Z_score <- (118.2 - 100) / (6.5 / sqrt(36)) 
Z_score

## [1] 16.8

p_value <- 2 * (pnorm(Z_score, 0, 1, lower.tail = FALSE))
p_value

## [1] 2.44044e-63

lowerTail = 118.2 -   1.645 * (6.5 / sqrt(36))
upperTail = 118.2 +   1.645 * (6.5 / sqrt(36))
lowerTail

## [1] 116.4179

upperTail

## [1] 119.9821

The 90% Confidence interval is from 116.42 to 119.98

Do your results from the hypothesis test and the confidence interval agree? Explain.

Yes, agree and both support the rejecting of null hypothesis.

4.34 Central Limit Theorem

Define the term “sampling distribution” of the mean, and describe how the shape, center, and spread of the sampling distribution of the mean change as sample size increases.

The sampling distribution is the probability distribution of the sample from the population.

As sample sizes increase, the sampling distributions approach a normal distribution. As sample sizes increase, the variability of each sampling distribution decreases.

4.40 CFLBs.

1. What is the probability that a randomly chosen light bulb lasts more than 10,500 hours?

 1 - pnorm(10500,mean=9000,sd=1000)

## [1] 0.0668072

2. Describe the distribution of the mean lifespan of 15 light bulbs.

Due to the population has normal distribution, the sample also would approximates normal distribution.

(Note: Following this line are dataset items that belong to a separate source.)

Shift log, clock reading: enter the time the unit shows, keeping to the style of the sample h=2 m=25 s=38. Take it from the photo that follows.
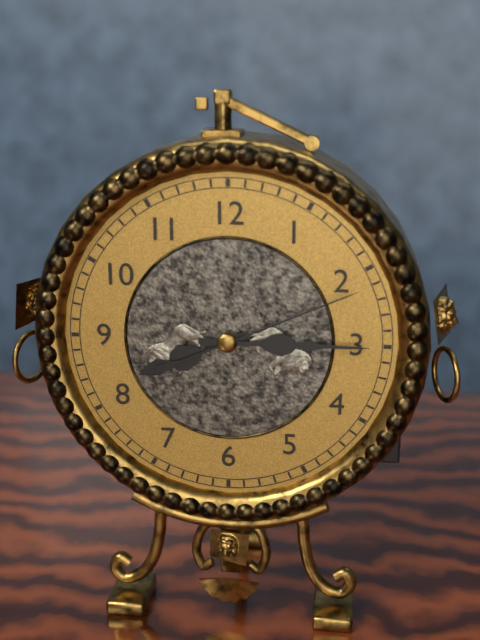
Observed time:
h=8 m=15 s=11
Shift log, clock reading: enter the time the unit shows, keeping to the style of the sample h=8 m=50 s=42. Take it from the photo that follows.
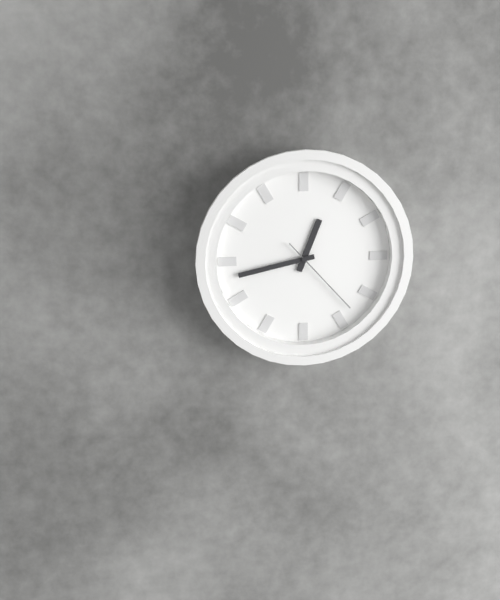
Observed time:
h=12 m=43 s=23
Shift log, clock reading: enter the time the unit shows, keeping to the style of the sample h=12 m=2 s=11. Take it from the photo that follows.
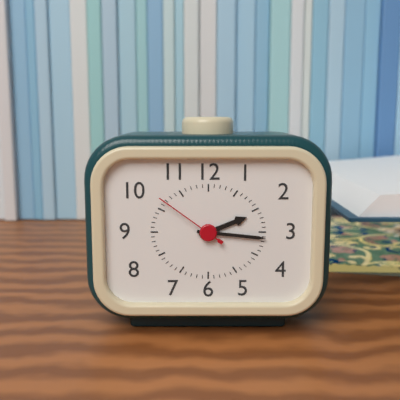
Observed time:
h=2 m=16 s=51
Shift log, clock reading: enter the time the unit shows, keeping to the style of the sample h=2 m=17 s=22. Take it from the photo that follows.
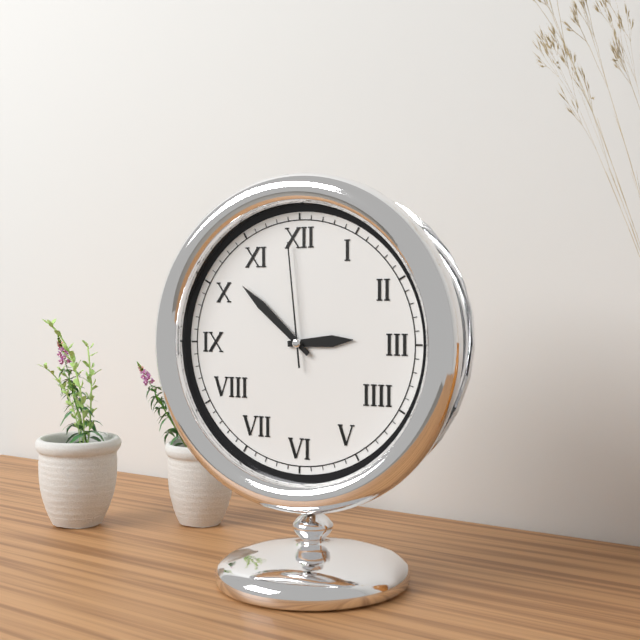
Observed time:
h=2 m=52 s=59
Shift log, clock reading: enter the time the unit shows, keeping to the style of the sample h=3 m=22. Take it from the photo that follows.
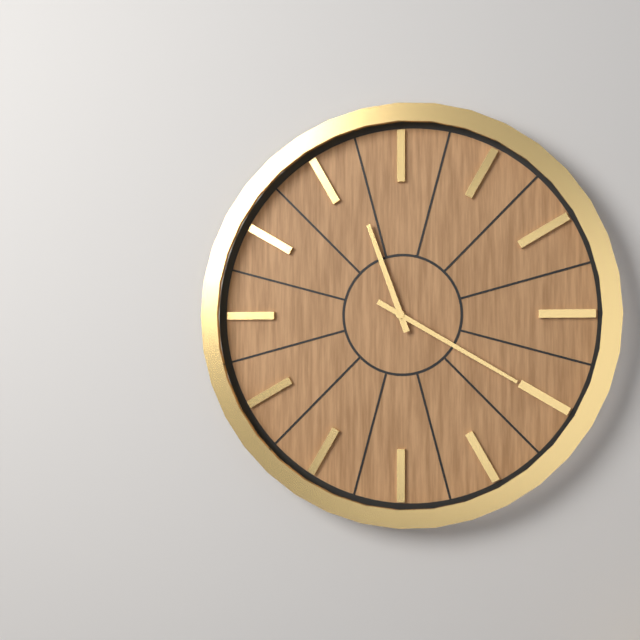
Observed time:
h=11 m=20
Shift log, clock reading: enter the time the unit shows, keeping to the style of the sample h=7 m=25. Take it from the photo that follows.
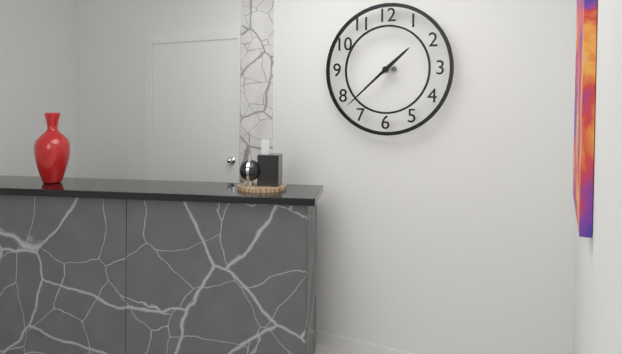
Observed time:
h=1 m=38
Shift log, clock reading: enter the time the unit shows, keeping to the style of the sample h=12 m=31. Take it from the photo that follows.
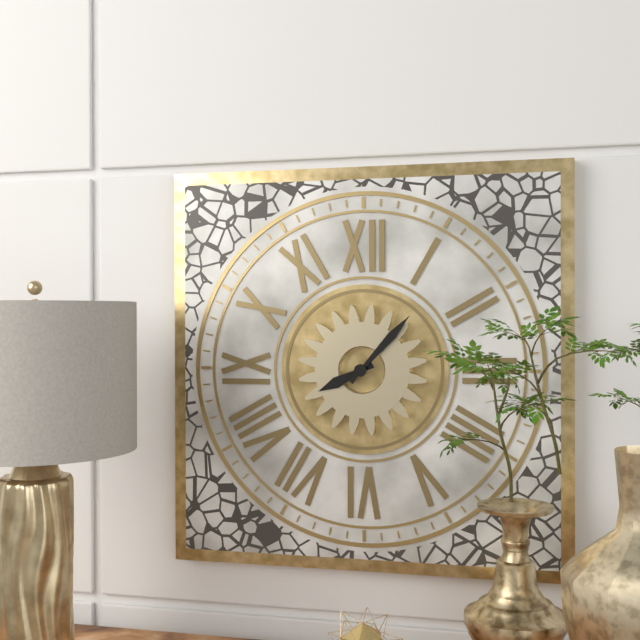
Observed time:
h=8 m=7
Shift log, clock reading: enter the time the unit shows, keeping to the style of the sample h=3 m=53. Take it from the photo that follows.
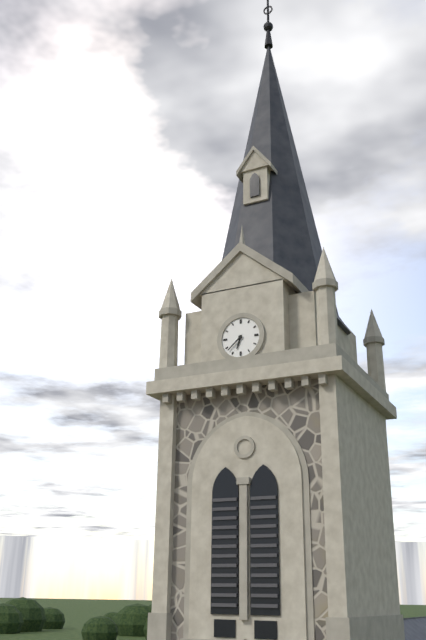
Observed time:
h=6 m=38
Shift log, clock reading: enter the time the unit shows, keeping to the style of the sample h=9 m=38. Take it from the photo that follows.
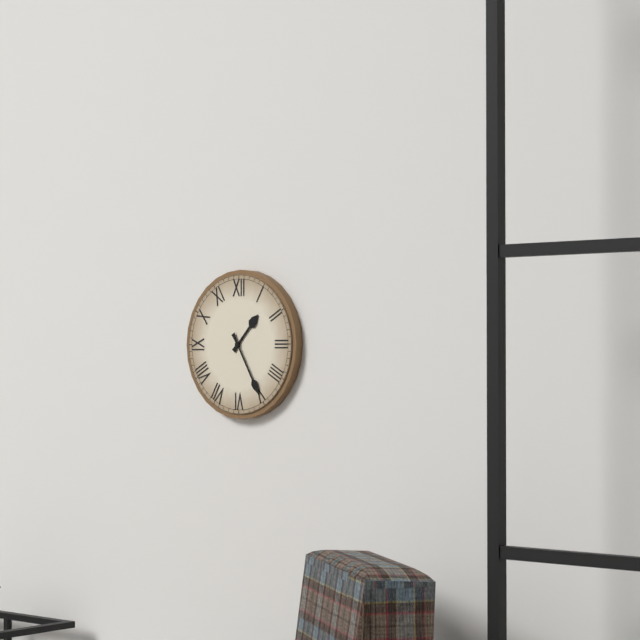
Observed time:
h=1 m=25
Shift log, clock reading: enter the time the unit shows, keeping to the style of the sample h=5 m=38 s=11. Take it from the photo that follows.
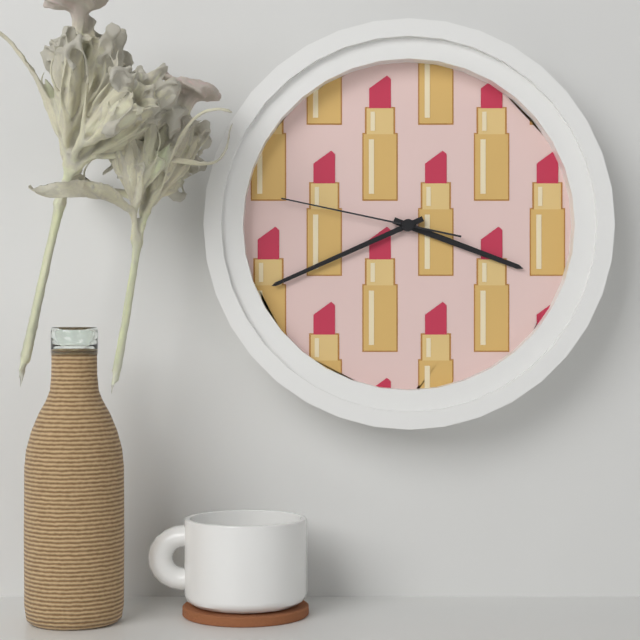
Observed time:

3. What is the probability that the mean lifespan of 15 randomly chosen light bulbs is more than 10,500 hours?

1-pnorm(10500,mean=9000,sd=258)

## [1] 3.050719e-09

4. Sketch the two distributions (population and sampling) on the same scale.

xpopulation <- 7000:12000
ypopulation <- dnorm(xpopulation,mean=9000,sd=1000)

xsample <- 7000:12000
ysample <- dnorm(xsample,mean=9000,sd=1000/sqrt(15))

plot(xpopulation,ypopulation)

plot(xsample, ysample)

4.48 Same observation, different sample size

Suppose you conduct a hypothesis test based on a sample where the sample size is n = 50, and arrive at a p-value of 0.08. You then refer back to your notes and discover that you made a careless mistake, the sample size should have been n = 500. Will your p-value increase, decrease, or stay the same? Explain.

As the sample size increases, p-value decreases.

As sample sizes increase, the variability of each sampling distribution decreases as well as p-value gets smaller.